Wonosobo – Sebuah langkah strategis yang sarat harapan lahir dari pertemuan inspiratif pada 14 Februari 2026, ketika Jon Ali bersama Pak Tafrihan, pengurus Kampung Ilmu sekaligus Wakil Ketua HKTI Wonosobo, melakukan pertemuan dengan kelompok tani dalam rangka penjajakan kerja sama pertanian modern berbasis kemitraan dengan sebuah perusahaan (PT) asal Subang.
Pertemuan ini bukan sekadar silaturahmi, tetapi menjadi awal dari sebuah model kolaborasi baru yang menawarkan kepastian pasar, kepastian harga, dan kepastian pendapatan bagi petani. PT tersebut memasarkan tiga komoditas unggulan, yaitu melon, cabai, dan paprika, dengan skema kerja sama yang terstruktur melalui MoU (nota kesepahaman), di mana harga jual sudah disepakati bahkan sebelum proses tanam dimulai. Skema ini menjadi angin segar bagi petani yang selama ini kerap menghadapi ketidakpastian pasar dan fluktuasi harga.
Antusiasme para petani terlihat jelas dalam forum tersebut. Rencana awal disepakati untuk memulai penanaman melon emas, dengan tahapan awal berupa pembuatan demplot (demonstration plot) yang akan dilaksanakan habis Lebaran di kawasan Kampung Ilmu, Garung, Wonosobo. Demplot ini akan menjadi pusat pembelajaran, replikasi, dan model pertanian modern yang bisa dikembangkan ke wilayah lain.
Konsep budidaya yang ditawarkan mengusung pertanian organik modern dengan target pasar supermarket, sehingga memiliki nilai jual tinggi. Metode tanam yang digunakan pun tidak konvensional: media tanam berupa arang sekam dalam polybag, tanpa menggunakan tanah, sehingga lebih bersih, terkontrol, dan efisien. Sistem ini terbukti efektif di wilayah Subang yang beriklim panas, dan secara agroklimat dinilai sangat cocok untuk direplikasi di daerah seperti Wonosobo, Banjarnegara, Purbalingga, hingga Purwokerto.
Alasan utama PT membuka pola kemitraan ini adalah tingginya permintaan pasar, sementara mereka tidak memiliki lahan sendiri. Maka, solusi yang dibangun adalah kolaborasi berbasis kemitraan produktif dengan petani, bukan relasi jual beli biasa, tetapi hubungan jangka panjang yang saling menguatkan.
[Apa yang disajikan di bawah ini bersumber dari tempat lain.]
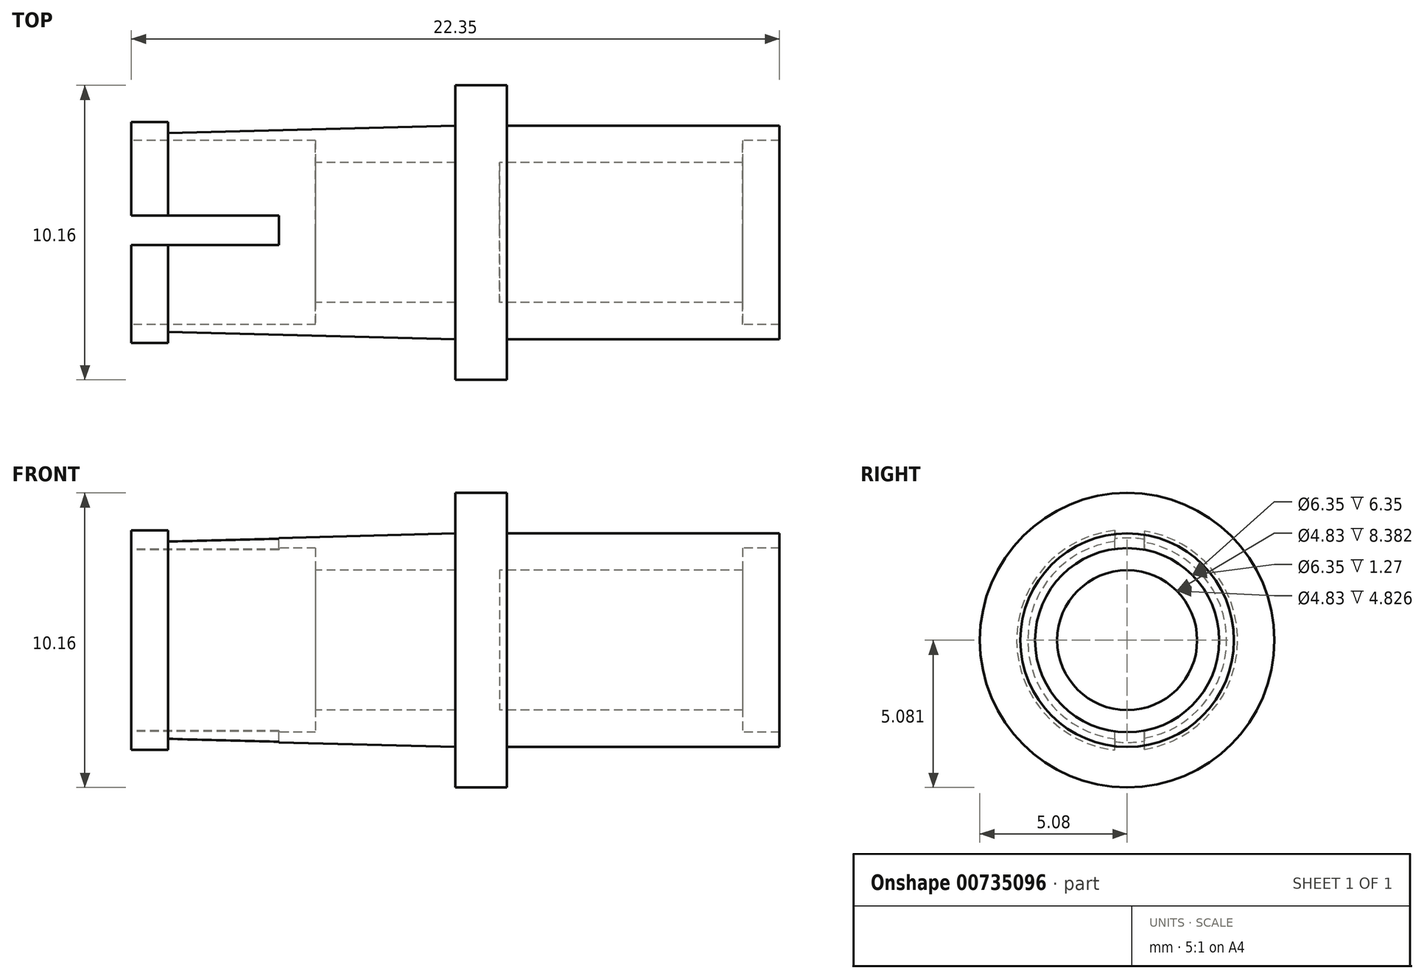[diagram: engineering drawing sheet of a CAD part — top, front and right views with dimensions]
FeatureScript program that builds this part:
annotation { "Feature Type Name" : "Feature", "Feature Type Description" : "" }
export const myFeature = defineFeature(function(context is Context, id is Id, definition is map)
    precondition{}
    {
        {
            var Q0;
            Q0=qCreatedBy(makeId("Front.planeOp"),FACE);
            var sketch = newSketch(context, id + "F0", { "sketchPlane" : qUnion([Q0])});
            skLineSegment(sketch, "E0", {"start": v(-10.17, -9.6) * mm, "end": v(-8.65, -9.6) * mm});
            skLineSegment(sketch, "E1", {"start": v(-8.65, -9.6) * mm, "end": v(-8.65, -7.2) * mm});
            skLineSegment(sketch, "E2", {"start": v(-8.65, -7.2) * mm, "end": v(-0.27, -7.2) * mm});
            skLineSegment(sketch, "E3", {"start": v(-0.27, -7.2) * mm, "end": v(-0.27, -6.43) * mm});
            skLineSegment(sketch, "E4", {"start": v(-0.27, -6.43) * mm, "end": v(1, -6.43) * mm});
            skLineSegment(sketch, "E5", {"start": v(1, -6.43) * mm, "end": v(1, -5.93) * mm});
            skLineSegment(sketch, "E6", {"start": v(1, -5.93) * mm, "end": v(-8.4, -5.93) * mm});
            skLineSegment(sketch, "E7", {"start": v(-8.4, -5.93) * mm, "end": v(-8.4, -4.53) * mm});
            skLineSegment(sketch, "E8", {"start": v(-8.4, -4.53) * mm, "end": v(-10.17, -4.53) * mm});
            skLineSegment(sketch, "E9", {"start": v(-10.17, -4.53) * mm, "end": v(-10.17, -5.93) * mm});
            skLineSegment(sketch, "E10", {"start": v(-10.17, -5.93) * mm, "end": v(-20.08, -6.18) * mm});
            skLineSegment(sketch, "E11", {"start": v(-20.08, -6.18) * mm, "end": v(-20.08, -5.8) * mm});
            skLineSegment(sketch, "E12", {"start": v(-20.08, -5.8) * mm, "end": v(-21.35, -5.8) * mm});
            skLineSegment(sketch, "E13", {"start": v(-21.35, -5.8) * mm, "end": v(-21.35, -6.43) * mm});
            skLineSegment(sketch, "E14", {"start": v(-21.35, -6.43) * mm, "end": v(-15, -6.43) * mm});
            skLineSegment(sketch, "E15", {"start": v(-15, -6.43) * mm, "end": v(-15, -7.2) * mm});
            skLineSegment(sketch, "E16", {"start": v(-15, -7.2) * mm, "end": v(-10.17, -7.2) * mm});
            skLineSegment(sketch, "E17", {"start": v(-10.17, -7.2) * mm, "end": v(-10.17, -9.6) * mm});
            skLineSegment(sketch, "E18", {"start": v(-16.9, -9.6) * mm, "end": v(5.35, -9.6) * mm, "construction": true});
            skLineSegment(sketch, "E19.MirrorCS", {"start": v(1, -12.78) * mm, "end": v(1, -13.3) * mm});
            skLineSegment(sketch, "E20.MirrorCS", {"start": v(-20.08, -13.04) * mm, "end": v(-20.08, -13.42) * mm});
            skLineSegment(sketch, "E21.MirrorCS", {"start": v(-0.27, -12.02) * mm, "end": v(-0.27, -12.78) * mm});
            skLineSegment(sketch, "E22.MirrorCS", {"start": v(-15, -12.02) * mm, "end": v(-10.17, -12.02) * mm});
            skLineSegment(sketch, "E23.MirrorCS", {"start": v(-10.17, -13.3) * mm, "end": v(-20.08, -13.04) * mm});
            skLineSegment(sketch, "E24.MirrorCS", {"start": v(-8.4, -13.3) * mm, "end": v(-8.4, -14.69) * mm});
            skLineSegment(sketch, "E25.MirrorCS", {"start": v(-15, -12.78) * mm, "end": v(-15, -12.02) * mm});
            skLineSegment(sketch, "E26.MirrorCS", {"start": v(-8.65, -9.6) * mm, "end": v(-8.65, -12.02) * mm});
            skLineSegment(sketch, "E27.MirrorCS", {"start": v(1, -13.3) * mm, "end": v(-8.4, -13.3) * mm});
            skLineSegment(sketch, "E28.MirrorCS", {"start": v(-8.65, -12.02) * mm, "end": v(-0.27, -12.02) * mm});
            skLineSegment(sketch, "E29.MirrorCS", {"start": v(-0.27, -12.78) * mm, "end": v(1, -12.78) * mm});
            skLineSegment(sketch, "E30.MirrorCS", {"start": v(-10.17, -14.69) * mm, "end": v(-10.17, -13.3) * mm});
            skLineSegment(sketch, "E31.MirrorCS", {"start": v(-10.17, -12.02) * mm, "end": v(-10.17, -9.6) * mm});
            skLineSegment(sketch, "E32.MirrorCS", {"start": v(-21.35, -12.78) * mm, "end": v(-15, -12.78) * mm});
            skLineSegment(sketch, "E33.MirrorCS", {"start": v(-21.35, -13.42) * mm, "end": v(-21.35, -12.78) * mm});
            skLineSegment(sketch, "E34.MirrorCS", {"start": v(-20.08, -13.42) * mm, "end": v(-21.35, -13.42) * mm});
            skLineSegment(sketch, "E35.MirrorCS", {"start": v(-8.4, -14.69) * mm, "end": v(-10.17, -14.69) * mm});
            skSolve(sketch);
        }
        {
            var Q0;
            Q0=makeQuery(id+"F0.imprint","IMPRINT",FACE,{"disambiguationData":[TD([[makeQuery(id+"F0.imprint","IMPRINT",EDGE,{"derivedFrom":sQuery(id+"F0.wireOp",EDGE,"E1")}),1.0]])]});
            var Q1;
            Q1=sQuery(id+"F0.wireOp",EDGE,"E18");
            revolve(context, id + "F1", {"entities" : qUnion([Q0]), "axis" : qUnion([Q1]), "revolveType" : RevolveType.FULL});
        }
        {
            var Q0;
            Q0=qCreatedBy(makeId("Top.planeOp"),FACE);
            var sketch = newSketch(context, id + "F2", { "sketchPlane" : qUnion([Q0])});
            skLineSegment(sketch, "E36", {"start": v(-21.35, 0.59) * mm, "end": v(-16.27, 0.59) * mm});
            skLineSegment(sketch, "E37", {"start": v(-16.27, 0.59) * mm, "end": v(-16.27, -0.43) * mm});
            skLineSegment(sketch, "E38", {"start": v(-16.27, -0.43) * mm, "end": v(-21.35, -0.43) * mm});
            skLineSegment(sketch, "E39", {"start": v(-21.35, -0.43) * mm, "end": v(-21.35, 0.59) * mm});
            skSolve(sketch);
        }
        {
            var Q0;
            Q0=qSketchRegion(id+"F2",true);
            extrude(context, id + "F3", {"entities" : qUnion([Q0]), "operationType" : NewBodyOperationType.REMOVE, "oppositeDirection" : true, "depth" : 25.4 * mm, "offsetDistance" : 25.4 * mm});
        }
    });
Secara ekonomi, model ini menawarkan prospek yang sangat menjanjikan. Dalam simulasi sederhana:
-
1.000 batang melon membutuhkan biaya sekitar Rp15 juta
-
Harga jual melon Rp25.000/kg
-
Produktivitas 1,5–2 kg per pohon
-
Total omzet: ± Rp37,5 juta
-
Estimasi keuntungan bersih: Rp22,5 juta dalam waktu 2 bulan
Angka ini bukan sekadar perhitungan finansial, tetapi gambaran nyata bahwa pertanian modern, jika dikelola dengan sistem, teknologi, dan pasar yang jelas, mampu menjadi sumber kesejahteraan yang bermartabat bagi petani.
Jon Ali menyampaikan harapannya agar model ini tidak berhenti di satu titik, tetapi dapat diterapkan di tanah daerahnya sendiri dan diperluas ke berbagai daerah lain. Ia meyakini bahwa petani Indonesia tidak kekurangan kemampuan, yang sering hilang hanyalah akses, sistem, dan jejaring. Ketika ketiganya dipertemukan, pertanian bukan lagi sekadar bertahan hidup, tetapi menjadi jalan kemandirian ekonomi.
Kolaborasi ini menjadi bukti bahwa masa depan pertanian tidak harus identik dengan kemiskinan, keterbatasan, dan ketidakpastian. Dengan kemitraan yang adil, teknologi yang tepat, serta pasar yang jelas, pertanian justru bisa menjadi sektor unggulan yang memberi harapan, martabat, dan kesejahteraan bagi para petani.
Lebih dari sekadar proyek tanam, pertemuan ini menandai lahirnya sebuah paradigma baru: bahwa petani bukan objek pembangunan, melainkan subjek perubahan, mitra strategis, dan pilar ketahanan pangan bangsa. Di sinilah pertanian tidak hanya menumbuhkan tanaman, tetapi juga menumbuhkan harapan.